A recent study reveals the worrying consequences of this subtle kind of fraud. All over the world it has already cost businesses more than $7 billion, bloating advertising figures spectacularly and making up 11% of banner impressions and 23% of video advertisement impressions.

The main problem of this cyberattack in relation to other threats on the web — such as pharming and ransomware — is that it goes completely unnoticed. After infecting devices, cybercriminals are able to discreetly redirect traffic to simulate ad clicks. Since these are real devices owned by real people, advertisers are unaware that behind their ads’ success lies an army of bots.
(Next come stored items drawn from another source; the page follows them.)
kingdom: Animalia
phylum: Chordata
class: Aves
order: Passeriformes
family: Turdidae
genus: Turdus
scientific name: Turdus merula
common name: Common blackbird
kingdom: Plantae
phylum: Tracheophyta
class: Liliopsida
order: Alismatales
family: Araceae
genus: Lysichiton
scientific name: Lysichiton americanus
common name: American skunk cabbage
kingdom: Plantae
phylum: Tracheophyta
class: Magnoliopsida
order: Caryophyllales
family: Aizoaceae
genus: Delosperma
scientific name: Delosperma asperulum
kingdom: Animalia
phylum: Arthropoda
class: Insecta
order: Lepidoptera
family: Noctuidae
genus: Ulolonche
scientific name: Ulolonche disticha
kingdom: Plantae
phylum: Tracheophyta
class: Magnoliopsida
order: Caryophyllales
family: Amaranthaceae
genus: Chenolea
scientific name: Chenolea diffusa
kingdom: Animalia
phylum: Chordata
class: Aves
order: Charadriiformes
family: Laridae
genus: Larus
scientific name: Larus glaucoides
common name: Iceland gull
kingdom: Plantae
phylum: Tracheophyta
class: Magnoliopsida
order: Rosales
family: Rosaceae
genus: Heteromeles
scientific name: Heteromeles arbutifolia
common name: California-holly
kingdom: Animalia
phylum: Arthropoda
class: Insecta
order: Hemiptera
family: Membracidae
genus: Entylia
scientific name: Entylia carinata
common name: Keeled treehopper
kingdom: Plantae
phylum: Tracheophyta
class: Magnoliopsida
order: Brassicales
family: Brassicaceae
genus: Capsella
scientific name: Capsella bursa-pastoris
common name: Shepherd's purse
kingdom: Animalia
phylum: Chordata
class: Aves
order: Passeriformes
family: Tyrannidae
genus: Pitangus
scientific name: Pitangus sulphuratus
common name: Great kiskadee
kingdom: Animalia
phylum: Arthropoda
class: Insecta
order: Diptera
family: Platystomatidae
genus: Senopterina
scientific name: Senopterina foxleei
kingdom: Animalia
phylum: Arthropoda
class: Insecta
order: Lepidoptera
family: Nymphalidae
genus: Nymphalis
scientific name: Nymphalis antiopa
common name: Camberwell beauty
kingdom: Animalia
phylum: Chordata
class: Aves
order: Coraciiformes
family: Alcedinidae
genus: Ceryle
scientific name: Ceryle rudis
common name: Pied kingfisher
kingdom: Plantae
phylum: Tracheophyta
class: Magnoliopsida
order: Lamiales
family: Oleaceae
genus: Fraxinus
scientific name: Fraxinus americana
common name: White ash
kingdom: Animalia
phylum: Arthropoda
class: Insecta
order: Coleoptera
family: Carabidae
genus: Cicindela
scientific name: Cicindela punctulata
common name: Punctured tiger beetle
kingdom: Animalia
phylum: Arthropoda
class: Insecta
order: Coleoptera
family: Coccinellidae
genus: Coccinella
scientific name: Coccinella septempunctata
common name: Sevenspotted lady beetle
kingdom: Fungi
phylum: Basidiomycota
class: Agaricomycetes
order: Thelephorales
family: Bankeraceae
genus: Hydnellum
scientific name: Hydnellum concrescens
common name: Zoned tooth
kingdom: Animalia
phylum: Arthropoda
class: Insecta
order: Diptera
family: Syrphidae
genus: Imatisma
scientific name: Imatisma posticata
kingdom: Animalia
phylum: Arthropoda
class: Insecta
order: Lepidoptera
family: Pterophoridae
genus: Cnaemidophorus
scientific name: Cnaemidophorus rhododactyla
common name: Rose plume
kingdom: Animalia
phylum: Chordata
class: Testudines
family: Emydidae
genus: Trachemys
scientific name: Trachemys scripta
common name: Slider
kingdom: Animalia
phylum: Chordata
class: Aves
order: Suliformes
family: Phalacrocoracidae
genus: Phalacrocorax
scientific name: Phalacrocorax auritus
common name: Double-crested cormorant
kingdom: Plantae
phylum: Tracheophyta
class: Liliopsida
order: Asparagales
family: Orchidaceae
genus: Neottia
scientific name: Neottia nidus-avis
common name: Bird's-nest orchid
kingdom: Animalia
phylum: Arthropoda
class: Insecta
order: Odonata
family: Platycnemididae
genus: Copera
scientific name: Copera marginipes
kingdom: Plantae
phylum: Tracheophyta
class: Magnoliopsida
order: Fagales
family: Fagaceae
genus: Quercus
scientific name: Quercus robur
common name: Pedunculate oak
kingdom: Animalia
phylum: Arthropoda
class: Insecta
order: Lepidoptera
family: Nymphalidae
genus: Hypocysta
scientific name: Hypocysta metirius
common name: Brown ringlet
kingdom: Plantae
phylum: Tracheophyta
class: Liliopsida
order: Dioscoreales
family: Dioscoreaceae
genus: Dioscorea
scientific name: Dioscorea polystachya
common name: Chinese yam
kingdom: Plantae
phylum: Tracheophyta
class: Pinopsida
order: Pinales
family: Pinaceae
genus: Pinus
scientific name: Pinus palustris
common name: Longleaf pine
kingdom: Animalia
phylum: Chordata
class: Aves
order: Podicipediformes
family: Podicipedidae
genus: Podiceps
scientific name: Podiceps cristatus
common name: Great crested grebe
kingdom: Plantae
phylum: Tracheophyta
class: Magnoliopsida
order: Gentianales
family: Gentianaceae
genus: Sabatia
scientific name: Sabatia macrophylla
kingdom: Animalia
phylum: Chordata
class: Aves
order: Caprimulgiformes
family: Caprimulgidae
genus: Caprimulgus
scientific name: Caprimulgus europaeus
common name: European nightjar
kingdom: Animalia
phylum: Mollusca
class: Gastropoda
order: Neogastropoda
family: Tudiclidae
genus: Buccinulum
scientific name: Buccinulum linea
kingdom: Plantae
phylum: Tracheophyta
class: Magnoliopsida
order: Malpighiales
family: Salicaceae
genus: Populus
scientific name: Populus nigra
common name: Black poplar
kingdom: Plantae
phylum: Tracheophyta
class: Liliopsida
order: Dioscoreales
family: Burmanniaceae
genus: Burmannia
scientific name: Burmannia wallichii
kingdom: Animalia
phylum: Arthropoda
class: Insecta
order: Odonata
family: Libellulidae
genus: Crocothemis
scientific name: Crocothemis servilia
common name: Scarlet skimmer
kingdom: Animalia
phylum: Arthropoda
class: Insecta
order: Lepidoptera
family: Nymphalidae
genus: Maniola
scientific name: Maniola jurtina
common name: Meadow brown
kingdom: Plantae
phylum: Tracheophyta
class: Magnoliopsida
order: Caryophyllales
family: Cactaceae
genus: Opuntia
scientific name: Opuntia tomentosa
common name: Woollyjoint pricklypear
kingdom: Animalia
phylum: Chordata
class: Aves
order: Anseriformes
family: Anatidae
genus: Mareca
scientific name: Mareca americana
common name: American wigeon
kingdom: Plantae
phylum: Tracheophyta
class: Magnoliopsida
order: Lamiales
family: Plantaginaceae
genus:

So, it seems like nipping the problem in the bud may be complicated (at least from the advertiser’s perspective, who is billed according to these metrics, rigged as they may be). However, there are several things that companies can do, such as using quality advertising platforms that offer certain guarantees and that have demonstrated their willingness to persecute those responsible for these botnets.

Beyond that, it’s important to use ad metrics to check the duration of the visit to the webpage and the geographic location from which the supposed clicks are originating. This could be used to expose the fraud. Visitors that enter the page for only a fraction of a second or that do so from a faraway country that has little reason to be interested in the product will, most likely, be infected devices in the botnet.

The same thing happens with botnets used to make social network ad campaigns more expensive. These campaigns are likely orchestrated by a competitor with the intention of making advertising more expensive. In fact, they are relatively easy to track. If a wave of phantom followers appears out of the blue (without profile photo and with strange names), it most likely fraudulent.